### SOAL 1
Jawab pertanyaan berikut dari berita soal Ditjen Pajak di bawah:
(a) Pada hari dan tanggal berapa berita ini dimuat?
(b) Siapa yang terbaru menyampaikan kritik, dan apa jabatannya?
(c) Kritik yang dijawab Ditjen Pajak terkait dengan ungkapan apa?
### SOAL 2
Tulis ulang persis potongan berita soal Ditjen Pajak di bawah, dari "Ditjen Pajak Jawab" sampai "Mari Elka Pangestu.".

### TEKS SUMBER
================
Ditjen Pajak Jawab Kritik Mari Elka soal 'Berburu di Kebun Binatang'

CNN Indonesia
Kamis, 18 Sep 2025 11:16 WIB
Direktorat Jenderal Pajak Kementerian Keuangan (Ditjen Pajak Kemenkeu) menjawab kritik dari sejumlah pihak terkait 'berburu di kebun binatang'.
Direktorat Jenderal Pajak Kementerian Keuangan (Ditjen Pajak Kemenkeu) menjawab kritik dari sejumlah pihak terkait 'berburu di kebun binatang'. Ilustrasi. (CNN Indonesia/Safir Makki).
Jakarta, CNN Indonesia --

Direktorat Jenderal Pajak Kementerian Keuangan (Kemenkeu) menjawab kritik dari sejumlah pihak terkait 'berburu di kebun binatang'.

Terbaru, kritik terhadap ekosistem perpajakan di Indoneesia datang dari Wakil Ketua Dewan Ekonomi Nasional (DEN) Mari Elka Pangestu.
================
### DATA CATATAN
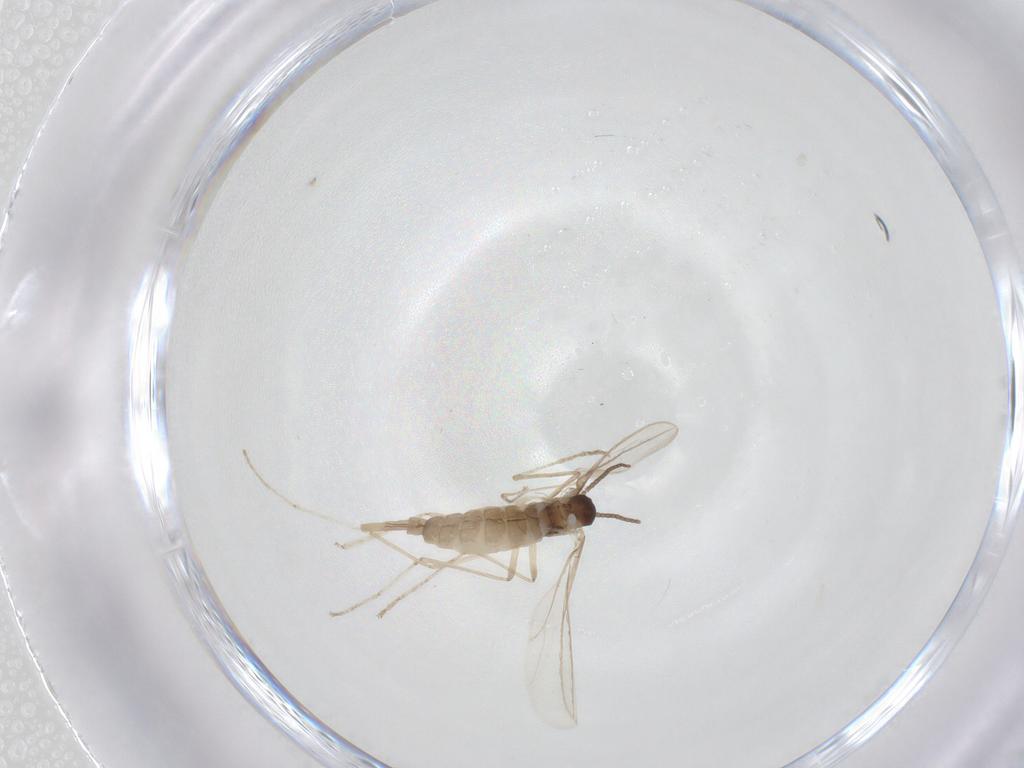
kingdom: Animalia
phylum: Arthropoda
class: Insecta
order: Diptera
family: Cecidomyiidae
================
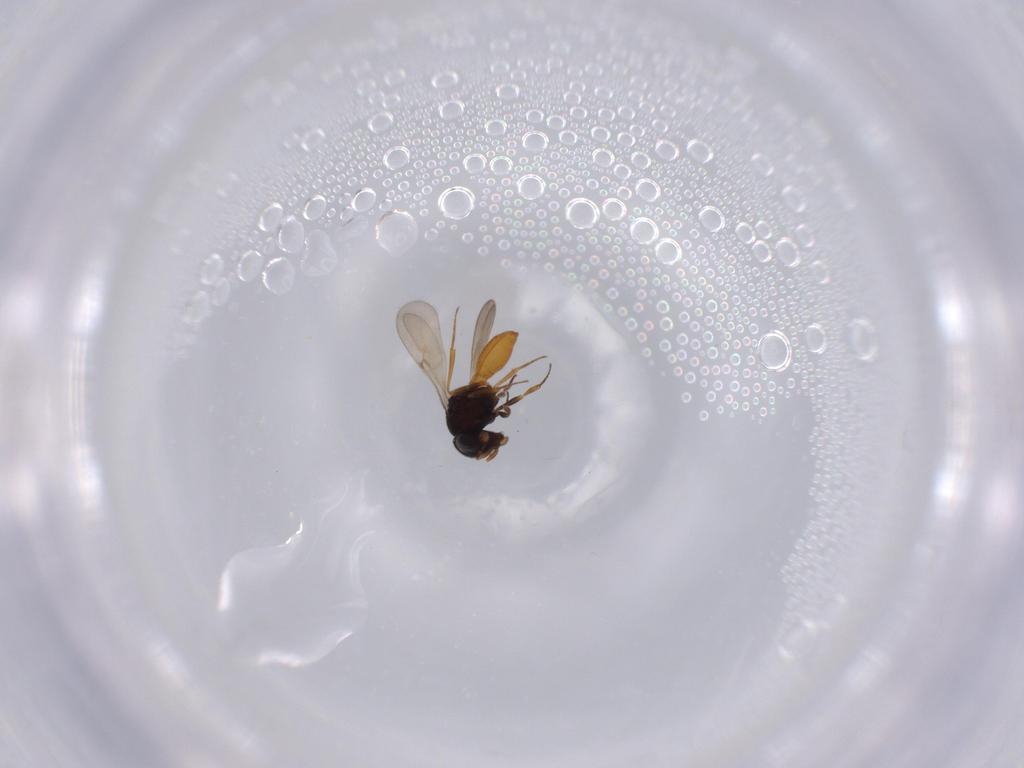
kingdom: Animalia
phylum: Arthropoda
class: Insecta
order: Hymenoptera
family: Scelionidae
================
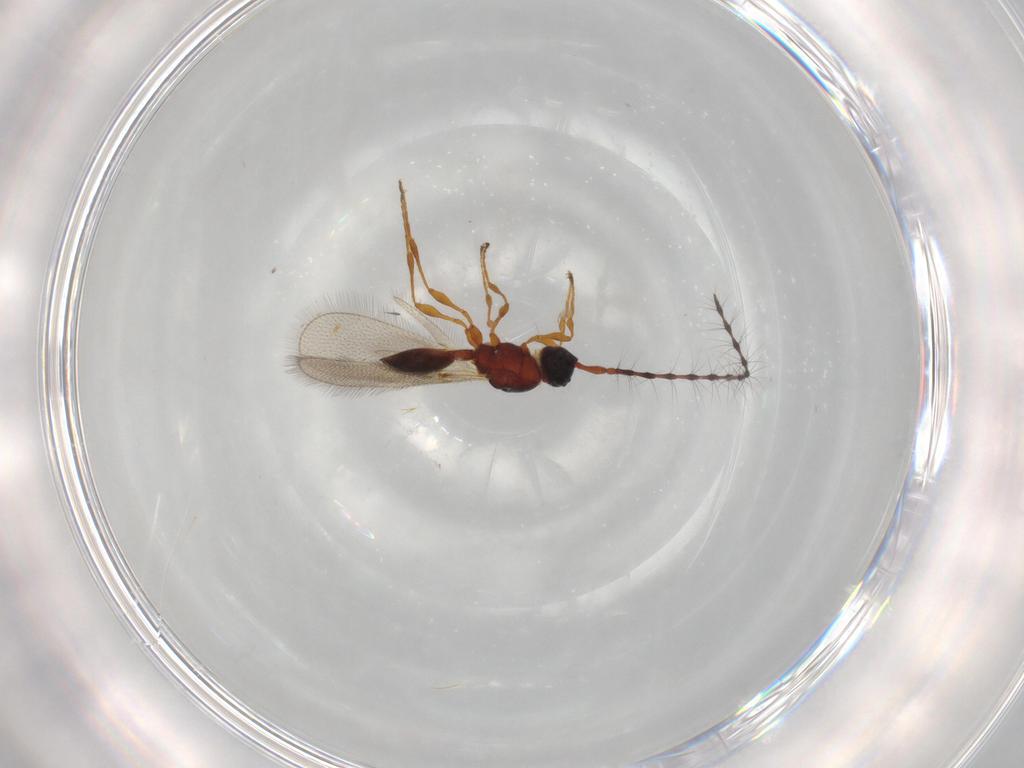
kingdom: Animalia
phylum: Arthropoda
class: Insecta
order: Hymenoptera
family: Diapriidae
================
### JAWABAN 1
(a) Kamis, 18 Sep 2025.
(b) Mari Elka Pangestu, Wakil Ketua Dewan Ekonomi Nasional (DEN).
(c) 'Berburu di kebun binatang'.

### JAWABAN 2
Ditjen Pajak Jawab Kritik Mari Elka soal 'Berburu di Kebun Binatang'

CNN Indonesia
Kamis, 18 Sep 2025 11:16 WIB
Direktorat Jenderal Pajak Kementerian Keuangan (Ditjen Pajak Kemenkeu) menjawab kritik dari sejumlah pihak terkait 'berburu di kebun binatang'.
Direktorat Jenderal Pajak Kementerian Keuangan (Ditjen Pajak Kemenkeu) menjawab kritik dari sejumlah pihak terkait 'berburu di kebun binatang'. Ilustrasi. (CNN Indonesia/Safir Makki).
Jakarta, CNN Indonesia --

Direktorat Jenderal Pajak Kementerian Keuangan (Kemenkeu) menjawab kritik dari sejumlah pihak terkait 'berburu di kebun binatang'.

Terbaru, kritik terhadap ekosistem perpajakan di Indoneesia datang dari Wakil Ketua Dewan Ekonomi Nasional (DEN) Mari Elka Pangestu.